褐色の肌に黒い髪、そして抜き身の宝石剣を携えたその人物は――――。
「ジェットくん!」
ウィスはジェットに駆け寄ると、ふらふらとおぼつかない足取りの彼を支えた。
「怪我……は、してないみたいね」
衰弱した様子のジェットは、「全然平気だ」とぎこちなく口角を持ち上げた。
「少し……、面倒があっただけだ」
セージが「予想はつくよ」と声をかける。
「ちょうど助けに行こうとしていたところなんだ。無事で何よりだよ」
「……別に、アンタの助けなんてなくてもなんとかなった……。それより姫は……!?」
「……。まだ、見つけられてないよ。僕らも君と同じくここから移動させられていてね。今、ここに戻ってきたばかりなんだ」
「じゃあ、今すぐ……!」
「ディルくんを探さなきゃ。戦力は多いほうがいいでしょう?」
ウィスに諭され、悔しそうにジェットが唇を噛んだ、その時だった。
セージが何かに気づいたかのように目を見開く。
「…………どうやら、悠長なことは言っていられないみたいだよ」
セージが言い終わると、ギギと重たい扉が開く音がした。
大階段の裏から聞こえるそれを確認しようと、慌ててジェットとウィスは階段を下りそちらを見やる。

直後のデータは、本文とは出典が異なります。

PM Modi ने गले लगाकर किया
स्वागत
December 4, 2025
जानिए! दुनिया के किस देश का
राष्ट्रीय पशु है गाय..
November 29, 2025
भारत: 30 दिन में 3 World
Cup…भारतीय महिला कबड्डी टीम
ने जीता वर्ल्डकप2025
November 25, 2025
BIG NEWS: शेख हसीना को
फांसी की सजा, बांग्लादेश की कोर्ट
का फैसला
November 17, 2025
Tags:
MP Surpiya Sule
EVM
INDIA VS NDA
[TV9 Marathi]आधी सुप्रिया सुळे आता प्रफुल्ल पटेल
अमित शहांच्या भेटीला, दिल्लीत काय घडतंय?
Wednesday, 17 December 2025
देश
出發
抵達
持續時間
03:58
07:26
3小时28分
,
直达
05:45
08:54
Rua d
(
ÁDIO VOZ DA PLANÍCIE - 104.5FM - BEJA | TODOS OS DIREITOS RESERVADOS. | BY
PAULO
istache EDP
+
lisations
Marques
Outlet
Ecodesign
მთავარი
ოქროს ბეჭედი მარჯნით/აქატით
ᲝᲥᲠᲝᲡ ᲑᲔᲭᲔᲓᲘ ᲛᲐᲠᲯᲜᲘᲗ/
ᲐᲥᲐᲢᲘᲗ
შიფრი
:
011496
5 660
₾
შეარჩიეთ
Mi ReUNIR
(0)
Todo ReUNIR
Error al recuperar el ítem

すでにそこをじっと見つめているセージに並ぶと、二人は驚き小さく声を上げた。
――大階段裏の大扉が勝手に開いている。
「ご招待いただいたみたいだね」
「そんな……。ディルくんとまだ合流できてないのに……!」
「……ディル君には、自分で追いついてもらうしかなさそうだ」
セージが大きく息を吐く。
「――ま、彼なら大丈夫さ。彼には僕ら現代の魔法使いには使えない、『古代魔法』がある。この手の幻惑術にも耐性はあるだろうし、なんとか凌いで――僕らの代わりに姫様を探してくれるさ」
だから僕達は――と言って、セージは扉の奥に広がる闇をねめつけた。